Team Barnett, however, worked meticulously over the course of three hours and a dozen beers to come up with the juiciest, most flavorful smoked pork loin I have ever tasted. And yes, there is a secret. Most sources tell you to cook pork to a well done 170 degrees. I’ve come to learn that this is very wrong advice. While the temperature of pork should approach this temperature as it reaches your plate, it should not be cooked to this temperature when you take it out of the smoker (or out of the oven, or wherever you choose to cook it).

My technique is to cook the meat to 160 degrees and then remove it from the heat. Then let it sit, covered in aluminum foil, for 15-20 minutes. The internal temperature of the meat will continue to rise until it settles somewhere between 165 and 170. This gives the other cooks plenty of time to get the side dishes ready, and it gives my dad and me time for one more beer before we sit down to our shamefully bountiful family dinner.

In addition to the mounds of solid pork, the dinner table this year was laden with creamed cabbage, macaroni and cheese, cheesy potatoes, green bean casserole, taco salad, some purple cranberry-whipped cream concoction, and a dessert selection of apple cake, apple pie, cherry pie, brownies, and Karen’s pecan pie which, by the way, was about the best I’ve ever tasted. (Karen, please send the recipe!)

Needless to say, my mother sent us all home at the end of it all with big plastic containers of left-overs. And while we were all hugging our beloved snowbirds good-bye and filing out to our cars for the long drive home, My dear old dad slapped the same cheery exclamation point on the event that he has since as long as I can remember: “Well, it’s all over for another year.”

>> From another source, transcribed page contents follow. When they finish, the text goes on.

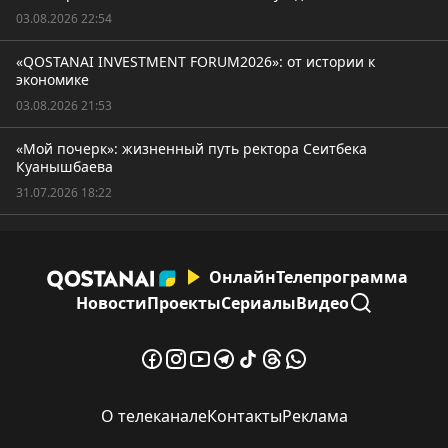
03.08.2026 22:54
«QOSTANAI INVESTMENT FORUM2026»: от истории к
экономике
03.08.2026 21:53
«Мой почерк»: жизненный путь ректора Сеитбека
Куанышбаева
31.07.2026 18:22
Онлайн
Телепрограмма
Новости
Проекты
Сериалы
Видео
О телеканале
Контакты
Реклама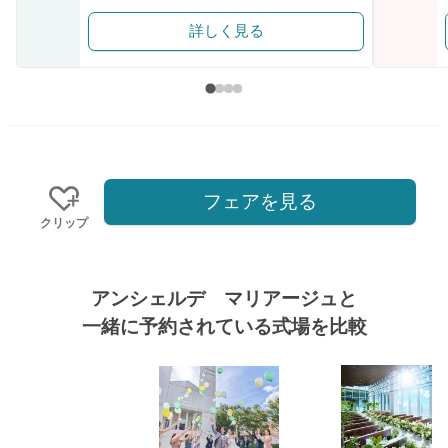
詳しく見る
フェアを見る
クリップ
アンシェルデ マリアージュと
一緒に予約されている式場を比較
式場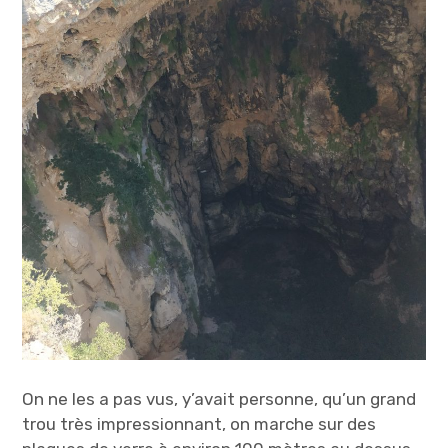
On ne les a pas vus, y’avait personne, qu’un grand
trou très impressionnant, on marche sur des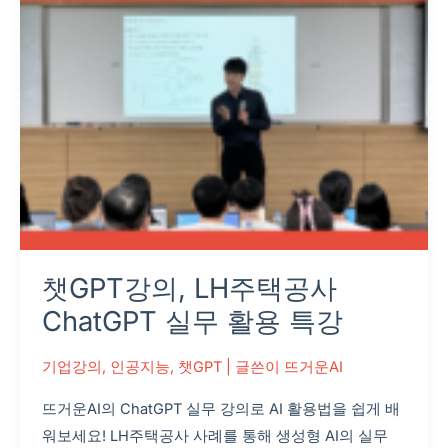
택
공
사
ChatGPT
실
무
활
용
특
강
챗GPT강의, LH주택공사
ChatGPT 실무 활용 특강
기업강의
,
인공지능
,
챗GPT
| 글쓴이
뜨거운AI
뜨거운AI의 ChatGPT 실무 강의로 AI 활용법을 쉽게 배
워보세요! LH주택공사 사례를 통해 생성형 AI의 실무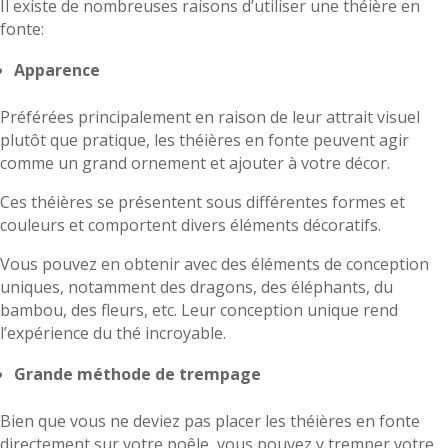
Il existe de nombreuses raisons d’utiliser une théière en
fonte:
Apparence
Préférées principalement en raison de leur attrait visuel
plutôt que pratique, les théières en fonte peuvent agir
comme un grand ornement et ajouter à votre décor.
Ces théières se présentent sous différentes formes et
couleurs et comportent divers éléments décoratifs.
Vous pouvez en obtenir avec des éléments de conception
uniques, notamment des dragons, des éléphants, du
bambou, des fleurs, etc. Leur conception unique rend
l’expérience du thé incroyable.
Grande méthode de trempage
Bien que vous ne deviez pas placer les théières en fonte
directement sur votre poêle, vous pouvez y tremper votre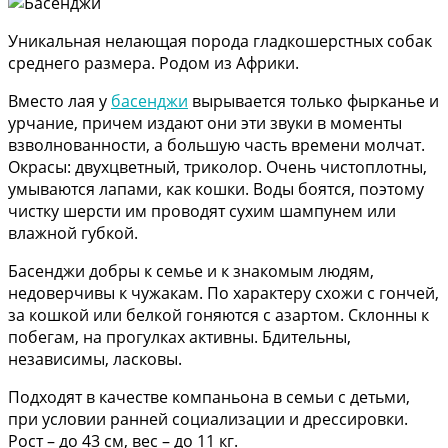
Уникальная нелающая порода гладкошерстных собак
среднего размера. Родом из Африки.
Вместо лая у
басенджи
вырывается только фырканье и
урчание, причем издают они эти звуки в моменты
взволнованности, а большую часть времени молчат.
Окрасы: двухцветный, триколор. Очень чистоплотны,
умываются лапами, как кошки. Воды боятся, поэтому
чистку шерсти им проводят сухим шампунем или
влажной губкой.
Басенджи добры к семье и к знакомым людям,
недоверчивы к чужакам. По характеру схожи с гончей,
за кошкой или белкой гоняются с азартом. Склонны к
побегам, на прогулках активны. Бдительны,
независимы, ласковы.
Подходят в качестве компаньона в семьи с детьми,
при условии ранней социализации и дрессировки.
Рост – до 43 см, вес – до 11 кг.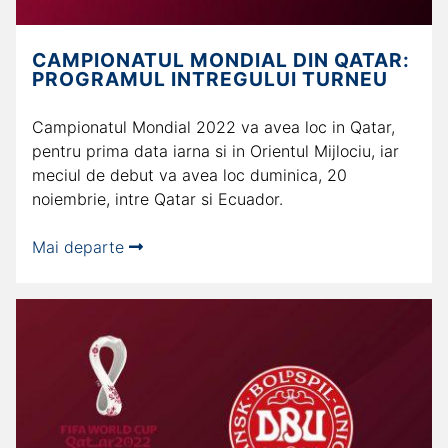
CAMPIONATUL MONDIAL DIN QATAR:
PROGRAMUL INTREGULUI TURNEU
Campionatul Mondial 2022 va avea loc in Qatar,
pentru prima data iarna si in Orientul Mijlociu, iar
meciul de debut va avea loc duminica, 20
noiembrie, intre Qatar si Ecuador.
Mai departe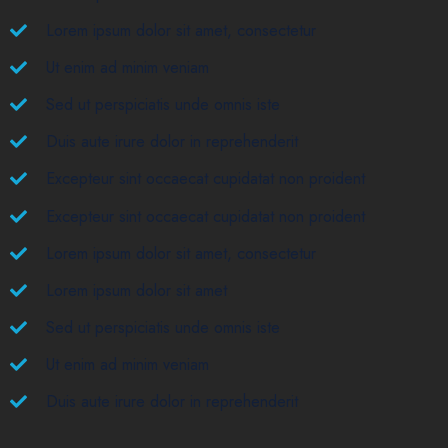
Lorem ipsum dolor sit amet, consectetur
Ut enim ad minim veniam
Sed ut perspiciatis unde omnis iste
Duis aute irure dolor in reprehenderit
Excepteur sint occaecat cupidatat non proident
Excepteur sint occaecat cupidatat non proident
Lorem ipsum dolor sit amet, consectetur
Lorem ipsum dolor sit amet
Sed ut perspiciatis unde omnis iste
Ut enim ad minim veniam
Duis aute irure dolor in reprehenderit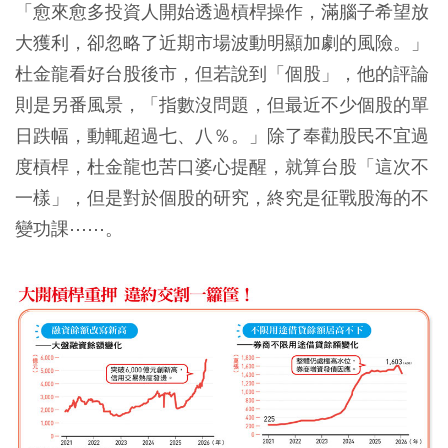
「愈來愈多投資人開始透過槓桿操作，滿腦子希望放
大獲利，卻忽略了近期市場波動明顯加劇的風險。」
杜金龍看好台股後市，但若說到「個股」，他的評論
則是另番風景，「指數沒問題，但最近不少個股的單
日跌幅，動輒超過七、八％。」除了奉勸股民不宜過
度槓桿，杜金龍也苦口婆心提醒，就算台股「這次不
一樣」，但是對於個股的研究，終究是征戰股海的不
變功課⋯⋯。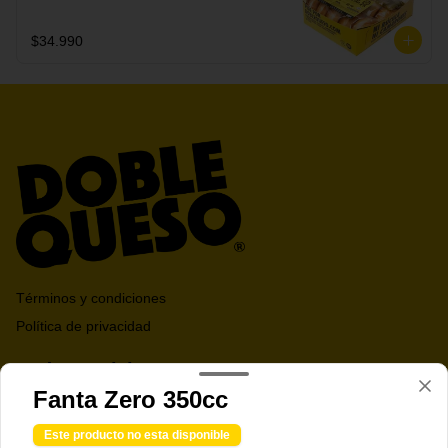
secreta.
$34.990
Términos y condiciones
Política de privacidad
Redes sociales
Fanta Zero 350cc
Instagram
Este producto no esta disponible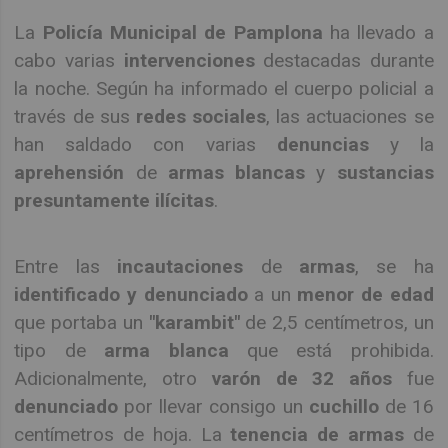
La
Policía Municipal de Pamplona
ha llevado a
cabo varias
intervenciones
destacadas durante
la noche. Según ha informado el cuerpo policial a
través de sus
redes sociales
, las actuaciones se
han saldado con varias
denuncias
y la
aprehensión
de
armas blancas
y
sustancias
presuntamente ilícitas
.
Entre las
incautaciones
de
armas
, se ha
identificado y denunciado
a un
menor de edad
que portaba un
"karambit"
de 2,5 centímetros, un
tipo de
arma blanca
que está prohibida.
Adicionalmente, otro
varón de 32 años
fue
denunciado
por llevar consigo un
cuchillo
de 16
centímetros de hoja. La
tenencia de armas
de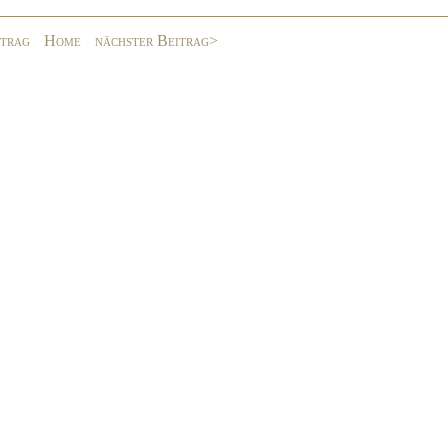
itrag
Home
nächster Beitrag>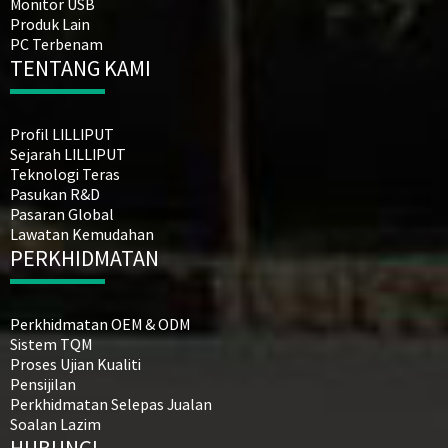
Monitor USB
Produk Lain
PC Terbenam
TENTANG KAMI
Profil LILLIPUT
Sejarah LILLIPUT
Teknologi Teras
Pasukan R&D
Pasaran Global
Lawatan Kemudahan
PERKHIDMATAN
Perkhidmatan OEM & ODM
Sistem TQM
Proses Ujian Kualiti
Pensijilan
Perkhidmatan Selepas Jualan
Soalan Lazim
HUBUNGI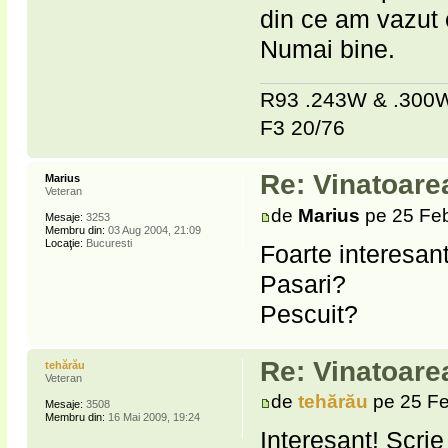
din ce am vazut e
Numai bine.
R93 .243W & .30
F3 20/76
Re: Vinatoare
Marius
Veteran
de
Marius
pe 25 Feb
Mesaje:
3253
Membru din:
03 Aug 2004, 21:09
Locaţie:
Bucuresti
Foarte interesant
Pasari?
Pescuit?
Re: Vinatoare
tehărău
Veteran
de
tehărău
pe 25 Fe
Mesaje:
3508
Membru din:
16 Mai 2009, 19:24
Interesant! Scrie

And for them, it is. For the rest of us, it's time to hunker down and wait for the impending winter rituals we embrace as our own, the ones we know will bring us one step closer to spring and the return of our crazy, restless snowbirds.

4 comments:

  1. Wonderful post, Bob. I can picture all of this, from the huddling over the smoker, the numerous beers and the table groaning with mac 'n cheese and all the rest -- right down to the affectionate goodbyes. Yay Midwest family love.

    ReplyDelete
  2. Steves, the number of beers is less important than knowing it was a good rot gut beer that you can buy by the 30 pack. I've never been able to buy Bass Ale by the 30 pack, by the way.

    ReplyDelete
  3. Bass is a good baseline, but let me show you the way someday.